His girlfriend hates it when he gets high. And, before last night, it had been weeks since he had.

“It’s just that life sucks so much right now, I might as well.”

Later, Greg wants to walk down to El Capitan “’cause they are giving away tickets to see Jimmy Kimmel.” He’s also gonna go to the free clinic and see if they can give him an appointment to fill his tooth. All this is written in ballpoint, unclearly, on his hand, as well as a reminder to get “Up Early.”

But before anything, he hopes to get some money and some food and then go downtown so he can “probably get high.” He pulls a pack of Top tobacco from his backpack, which also has a razor, deodorant, clothes and a folded-up flier for an all-ages show at the Knitting Factory.

The worst thing that has happened since he arrived in Hollywood is getting a ticket for “flying a sign next to the freeway.” Instead of paying the panhandling ticket, he said, “Screw it,” and threw it away.
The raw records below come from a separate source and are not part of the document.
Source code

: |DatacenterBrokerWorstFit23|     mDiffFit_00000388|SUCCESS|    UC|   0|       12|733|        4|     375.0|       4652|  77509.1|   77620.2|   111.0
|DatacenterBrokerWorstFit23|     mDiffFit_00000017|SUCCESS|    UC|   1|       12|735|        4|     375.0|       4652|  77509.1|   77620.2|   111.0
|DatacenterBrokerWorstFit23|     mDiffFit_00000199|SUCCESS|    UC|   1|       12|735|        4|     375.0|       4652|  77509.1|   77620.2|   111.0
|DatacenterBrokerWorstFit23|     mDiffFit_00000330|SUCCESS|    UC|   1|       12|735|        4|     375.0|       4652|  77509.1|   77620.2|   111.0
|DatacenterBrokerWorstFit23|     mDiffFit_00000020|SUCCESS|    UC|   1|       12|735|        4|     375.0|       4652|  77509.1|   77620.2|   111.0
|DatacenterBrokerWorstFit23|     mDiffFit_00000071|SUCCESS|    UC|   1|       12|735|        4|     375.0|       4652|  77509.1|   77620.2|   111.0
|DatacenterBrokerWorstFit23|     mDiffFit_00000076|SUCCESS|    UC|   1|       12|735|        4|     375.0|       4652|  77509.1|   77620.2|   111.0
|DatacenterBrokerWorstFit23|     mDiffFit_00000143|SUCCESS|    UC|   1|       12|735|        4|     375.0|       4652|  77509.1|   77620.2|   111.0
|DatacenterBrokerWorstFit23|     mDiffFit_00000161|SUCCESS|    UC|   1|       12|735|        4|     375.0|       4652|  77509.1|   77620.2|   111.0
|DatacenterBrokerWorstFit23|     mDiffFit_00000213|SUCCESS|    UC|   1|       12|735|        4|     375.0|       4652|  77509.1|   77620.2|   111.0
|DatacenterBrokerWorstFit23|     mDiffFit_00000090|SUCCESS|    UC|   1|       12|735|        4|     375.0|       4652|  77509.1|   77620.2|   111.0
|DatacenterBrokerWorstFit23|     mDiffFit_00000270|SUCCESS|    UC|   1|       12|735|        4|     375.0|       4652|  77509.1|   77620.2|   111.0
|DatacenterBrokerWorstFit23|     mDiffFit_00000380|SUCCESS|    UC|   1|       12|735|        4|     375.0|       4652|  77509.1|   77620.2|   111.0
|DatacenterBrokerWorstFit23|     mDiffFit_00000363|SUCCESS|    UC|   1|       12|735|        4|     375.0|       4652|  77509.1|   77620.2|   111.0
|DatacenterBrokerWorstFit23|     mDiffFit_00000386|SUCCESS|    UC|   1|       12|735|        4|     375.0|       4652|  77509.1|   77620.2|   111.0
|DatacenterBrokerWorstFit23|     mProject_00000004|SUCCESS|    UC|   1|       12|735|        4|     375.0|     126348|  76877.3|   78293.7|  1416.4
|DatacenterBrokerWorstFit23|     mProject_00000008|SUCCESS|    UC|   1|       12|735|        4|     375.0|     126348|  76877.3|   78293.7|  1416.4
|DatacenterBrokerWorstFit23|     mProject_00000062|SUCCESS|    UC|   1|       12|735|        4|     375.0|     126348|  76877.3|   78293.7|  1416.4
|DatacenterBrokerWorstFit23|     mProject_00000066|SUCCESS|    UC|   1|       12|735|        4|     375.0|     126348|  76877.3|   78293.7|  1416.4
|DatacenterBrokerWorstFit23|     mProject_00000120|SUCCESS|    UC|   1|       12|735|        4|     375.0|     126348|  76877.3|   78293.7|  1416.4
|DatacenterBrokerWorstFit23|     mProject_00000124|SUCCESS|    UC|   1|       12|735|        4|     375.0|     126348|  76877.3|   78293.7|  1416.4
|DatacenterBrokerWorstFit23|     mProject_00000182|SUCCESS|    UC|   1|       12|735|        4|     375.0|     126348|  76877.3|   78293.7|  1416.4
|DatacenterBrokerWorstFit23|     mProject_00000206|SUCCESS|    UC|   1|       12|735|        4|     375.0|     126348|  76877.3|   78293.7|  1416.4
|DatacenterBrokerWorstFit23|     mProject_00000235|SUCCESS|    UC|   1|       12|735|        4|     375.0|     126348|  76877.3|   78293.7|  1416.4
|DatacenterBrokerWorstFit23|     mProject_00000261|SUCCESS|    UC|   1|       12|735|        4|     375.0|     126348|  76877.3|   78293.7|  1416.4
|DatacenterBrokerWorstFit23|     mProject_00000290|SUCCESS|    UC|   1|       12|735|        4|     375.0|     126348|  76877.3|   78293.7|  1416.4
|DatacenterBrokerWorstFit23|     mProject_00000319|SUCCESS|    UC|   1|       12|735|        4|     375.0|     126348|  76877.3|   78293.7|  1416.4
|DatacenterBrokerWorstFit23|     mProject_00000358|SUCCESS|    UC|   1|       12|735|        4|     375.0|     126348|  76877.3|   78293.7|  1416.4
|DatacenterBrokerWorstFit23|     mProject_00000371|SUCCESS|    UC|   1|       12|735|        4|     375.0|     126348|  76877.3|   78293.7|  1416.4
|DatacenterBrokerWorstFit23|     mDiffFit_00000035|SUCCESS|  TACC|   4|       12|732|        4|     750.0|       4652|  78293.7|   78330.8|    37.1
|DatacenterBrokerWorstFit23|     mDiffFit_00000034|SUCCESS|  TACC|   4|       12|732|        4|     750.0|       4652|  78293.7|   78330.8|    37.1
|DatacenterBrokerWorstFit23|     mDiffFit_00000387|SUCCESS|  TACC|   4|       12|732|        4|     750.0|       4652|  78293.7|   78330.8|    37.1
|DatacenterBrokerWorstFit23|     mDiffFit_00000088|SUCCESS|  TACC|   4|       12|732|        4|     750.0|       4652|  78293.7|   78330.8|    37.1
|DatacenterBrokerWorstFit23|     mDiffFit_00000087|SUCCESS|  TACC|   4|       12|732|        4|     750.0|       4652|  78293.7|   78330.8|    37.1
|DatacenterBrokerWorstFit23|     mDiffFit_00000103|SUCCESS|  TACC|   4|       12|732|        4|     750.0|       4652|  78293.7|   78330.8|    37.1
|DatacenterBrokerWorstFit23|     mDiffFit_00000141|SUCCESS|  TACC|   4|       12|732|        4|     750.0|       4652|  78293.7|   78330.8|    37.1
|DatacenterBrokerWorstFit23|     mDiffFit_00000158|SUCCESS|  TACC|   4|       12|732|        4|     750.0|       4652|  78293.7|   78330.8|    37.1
He also got a ticket from the Metro cops for hopping a train. The best thing that’s happened here? “Nothing really . . .”

Greg had a job at Aron’s Records, but the hours and the pay “sucked.” Back in Jersey he worked at Home Depot. He doesn’t want to work at the Hollywood branch down the street. He just wants to go home for a while.

“Every day is the same out here.” He gets harassed by the cops and tires of all the “crackheads and junkies.” Exhaling from the cigarette he just rolled, he says, “I get pissed off a lot.”

His room at his parents’ house is just the way he left it. All his stuff is there. “All my records.”